To determine how the findings in mice may translate to humans, the researchers established a double-blinded placebo-controlled study that included 14 healthy participants. The participants were randomized into two groups: One group received a meal that contained one gram of propionate as an additive and the other group was given a meal that contained a placebo. Blood samples were collected before the meal, within 15 minutes of eating the meal, and every 30 minutes thereafter for four hours.

The researchers found that people who consumed the meal containing propionate had significant increases in norepinephrine as well as increases in glucagon and FABP4 soon after eating the meal. The findings indicate that propionate may act as a “metabolic disruptor” that potentially increases the risk for diabetes and obesity in humans. The researchers noted that while propionate is generally recognized as safe by the U.S. Food and Drug Administration, these new findings warrant further investigation into propionate and potential alternatives that could be used in food preparation.

“The dramatic increase in the incidence of obesity and diabetes over the past 50 years suggests the involvement of contributing environmental and dietary factors. One such factor that warrants attention is the ingredients in common foods. We are exposed to hundreds of these chemicals on a daily basis, and most have not been tested in detail for their potential long-term metabolic effects,” said Amir Tirosh, associate professor of medicine at Tel-Aviv University’s Sackler School of Medicine, director of the Division of Endocrinology at Sheba Medical Center in Israel, and research fellow at Harvard Chan School.

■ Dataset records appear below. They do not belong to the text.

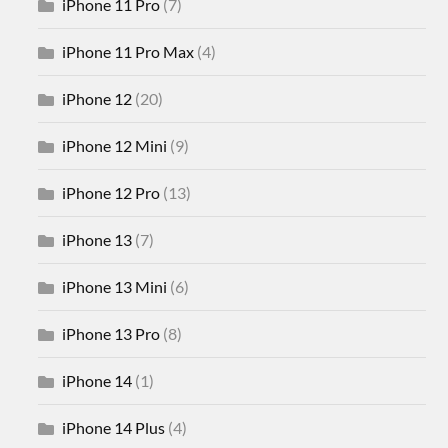
iPhone 11 Pro
(7)
iPhone 11 Pro Max
(4)
iPhone 12
(20)
iPhone 12 Mini
(9)
iPhone 12 Pro
(13)
iPhone 13
(7)
iPhone 13 Mini
(6)
iPhone 13 Pro
(8)
iPhone 14
(1)
iPhone 14 Plus
(4)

Other Harvard Chan School authors included Ediz Calay, Gurol Tuncman, Kathryn Claiborn, Karen Inouye, Kosei Eguchi, and Michael Alcala.

Funding for this study came from National Institutes of Health’s National Institute of Diabetes and Digestive and Kidney Diseases grant K08 DK097145, as well as the Nutrition Obesity Research Center at Harvard grant P30-DK040561, the Cardiovascular, Diabetes and Metabolic Disorder Research Center of the Brigham Research Institute, and the Israeli Ministry of Health Research and Fellowship Fund.